If someone’s doing something nasty on the internet, do you think they’re going to go to have a hosted node with a service to go do the nasty things that they’re trying to do? Probably not. They’re probably gonna self host it in their house. But the honest truth is that, you know, we will abide by any legal requirement that’s put towards us.

Platforms Vs. Protocols

What is the key difference with Zion as a utility protocol, rather than being a social media platform?

If people look at us and say, “Oh, Zion, just another platform,” you’re inherently wrong about our technology. We are a protocol utility layer that allows nodes to peer-to-peer communicate with each other.

You have your own node. You’re not sitting on Zion. That’s your node. You’re buying a node, self custody of your information. You might be running it at home, your own server at your own house. We are just a browser to access that information, right?
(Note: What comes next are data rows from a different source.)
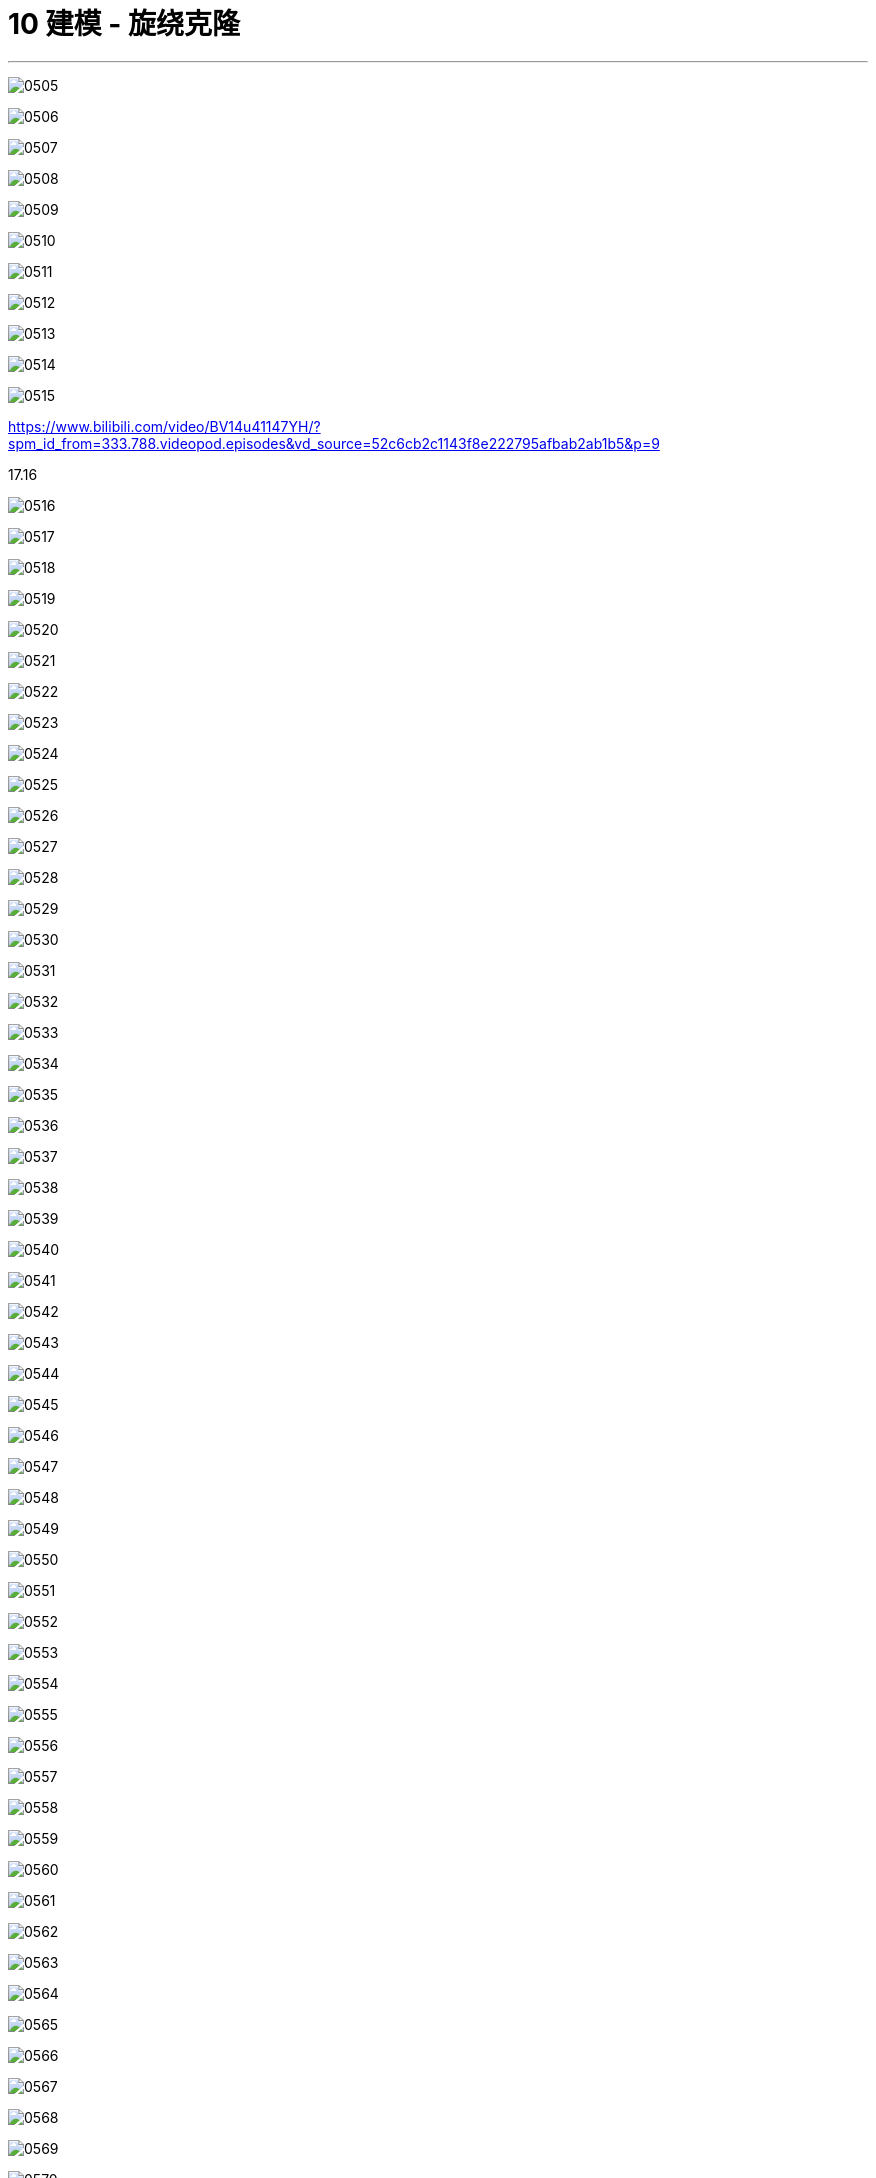 
= 10 建模 - 旋绕克隆
:toc: left
:toclevels: 3
:sectnums:
:stylesheet: myAdocCss.css


'''

image:img/0505.png[,]

image:img/0506.png[,]

image:img/0507.png[,]

image:img/0508.png[,]

image:img/0509.png[,]

image:img/0510.png[,]

image:img/0511.png[,]

image:img/0512.png[,]

image:img/0513.png[,]

image:img/0514.png[,]

image:img/0515.png[,]



https://www.bilibili.com/video/BV14u41147YH/?spm_id_from=333.788.videopod.episodes&vd_source=52c6cb2c1143f8e222795afbab2ab1b5&p=9

17.16

image:img/0516.png[,]

image:img/0517.png[,]

image:img/0518.png[,]

image:img/0519.png[,]

image:img/0520.png[,]

image:img/0521.png[,]

image:img/0522.png[,]

image:img/0523.png[,]

image:img/0524.png[,]

image:img/0525.png[,]

image:img/0526.png[,]

image:img/0527.png[,]

image:img/0528.png[,]

image:img/0529.png[,]

image:img/0530.png[,]

image:img/0531.png[,]

image:img/0532.png[,]

image:img/0533.png[,]

image:img/0534.png[,]

image:img/0535.png[,]

image:img/0536.png[,]

image:img/0537.png[,]

image:img/0538.png[,]

image:img/0539.png[,]

image:img/0540.png[,]

image:img/0541.png[,]

image:img/0542.png[,]

image:img/0543.png[,]

image:img/0544.png[,]

image:img/0545.png[,]

image:img/0546.png[,]

image:img/0547.png[,]

image:img/0548.png[,]

image:img/0549.png[,]

image:img/0550.png[,]

image:img/0551.png[,]

image:img/0552.png[,]

image:img/0553.png[,]

image:img/0554.png[,]

image:img/0555.png[,]

image:img/0556.png[,]

image:img/0557.png[,]

image:img/0558.png[,]

image:img/0559.png[,]

image:img/0560.png[,]

image:img/0561.png[,]

image:img/0562.png[,]

image:img/0563.png[,]

image:img/0564.png[,]

image:img/0565.png[,]

image:img/0566.png[,]

image:img/0567.png[,]

image:img/0568.png[,]

image:img/0569.png[,]

image:img/0570.png[,]

image:img/0571.png[,]

image:img/0572.png[,]

image:img/0573.png[,]

image:img/0574.png[,]

image:img/0575.png[,]

image:img/0576.png[,]

image:img/0577.png[,]

image:img/0578.png[,]

image:img/0579.png[,]

image:img/0580.png[,]

image:img/0581.png[,]

image:img/0582.png[,]

image:img/0583.png[,]

image:img/0584.png[,]

image:img/0585.png[,]

image:img/0586.png[,]

image:img/0587.png[,]

image:img/0588.png[,]

image:img/0589.png[,]

image:img/0590.png[,]

image:img/0591.png[,]

image:img/0592.png[,]

image:img/0593.png[,]

image:img/0594.png[,]

image:img/0595.png[,]

image:img/0596.png[,]

image:img/0597.png[,]

image:img/0598.png[,]

image:img/0599.png[,]

image:img/0600.png[,]

image:img/0601.png[,]

image:img/0602.png[,]

image:img/0603.png[,]

image:img/0604.png[,]

image:img/0605.png[,]

image:img/0606.png[,]

image:img/0607.png[,]

image:img/0608.png[,]

image:img/0609.png[,]

image:img/0610.png[,]

image:img/0611.png[,]

image:img/0612.png[,]

image:img/0613.png[,]

image:img/0614.png[,]

image:img/0615.png[,]

image:img/0616.png[,]

image:img/0617.png[,]

image:img/0618.png[,]

image:img/0619.png[,]

image:img/0620.png[,]

image:img/0621.png[,]

image:img/0622.png[,]

image:img/0623.png[,]

image:img/0624.png[,]

image:img/0625.png[,]

image:img/0626.png[,]

image:img/0627.png[,]

image:img/0628.png[,]

image:img/0629.png[,]

image:img/0630.png[,]

image:img/0631.png[,]

image:img/0632.png[,]

image:img/0633.png[,]

image:img/0634.png[,]

image:img/0635.png[,]

image:img/0636.png[,]

image:img/0637.png[,]

image:img/0638.png[,]

image:img/0639.png[,]

image:img/0640.png[,]

image:img/0641.png[,]

image:img/0642.png[,]

image:img/0643.png[,]

image:img/0644.png[,]

image:img/0645.png[,]

image:img/0646.png[,]

image:img/0647.png[,]

image:img/0648.png[,]

image:img/0649.png[,]

image:img/0650.png[,]

image:img/0651.png[,]

image:img/0652.png[,]

image:img/0653.png[,]

image:img/0654.png[,]

image:img/0655.png[,]

image:img/0656.png[,]

image:img/0657.png[,]

image:img/0658.png[,]

image:img/0659.png[,]

image:img/0660.png[,]

image:img/0661.png[,]

image:img/0662.png[,]

image:img/0663.png[,]

image:img/0664.png[,]

image:img/0665.png[,]

image:img/0666.png[,]

image:img/0667.png[,]

image:img/0668.png[,]

image:img/0669.png[,]

image:img/0670.png[,]

image:img/0671.png[,]

image:img/0672.png[,]

image:img/0673.png[,]

image:img/0674.png[,]

image:img/0675.png[,]

image:img/0676.png[,]

image:img/0677.png[,]

image:img/0678.png[,]

image:img/0679.png[,]

image:img/0680.png[,]

image:img/0681.png[,]

image:img/0682.png[,]

image:img/0683.png[,]

image:img/0684.png[,]

image:img/0685.png[,]

image:img/0686.png[,]

image:img/0687.png[,]

image:img/0688.png[,]

image:img/0689.png[,]

image:img/0690.png[,]

image:img/0691.png[,]

image:img/0692.png[,]

image:img/0693.png[,]

image:img/0694.png[,]

image:img/0695.png[,]

image:img/0696.png[,]

image:img/0697.png[,]

image:img/0698.png[,]

image:img/0699.png[,]

image:img/0700.png[,]

image:img/0701.png[,]

image:img/0702.png[,]

image:img/0703.png[,]

image:img/0704.png[,]

image:img/0705.png[,]

image:img/0706.png[,]

image:img/0707.png[,]

image:img/0708.png[,]

image:img/0709.png[,]

image:img/0710.png[,]

image:img/0711.png[,]

image:img/0712.png[,]

image:img/0713.png[,]

image:img/0714.png[,]

image:img/0715.png[,]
If two people talk, like calling each other on the phone, are you going to blame AT&T because they had the pipe sitting under the ground and that allowed a phone call to happen? Of course not, you would never say that!

The reason this illegal activity happened was because of AT&T phone lines underneath the ground, that’d be the most absurd thing to say, right?

It’s someone’s own sovereign phone and someone else’s sovereign phone and they’re talking to each other across the web. And I think that’s the same experience that we’re talking about. Zion is not a platform. It is protocol, layer rails that let nodes communicate in a peer-to-peer way. That’s the difference.

Conclusion

Big data companies have captured our identities as the most valuable asset in a digital age while bearing down on their users with their own opinions about the way we, as a society, should act or disseminate information. Freedom and sovereignty are core ideals to Bitcoiners, and I do believe the folks at Zion keep these values at their foundations.

What is the future of this dynamic and how does Zion fit in?

I think that the future of where we’re going with audiences is the next layer of the creator economy, which is you can now be a professional consumer of content, which means that if you’re part of a community and you post a really funny meme, other people can pay you in that community for that.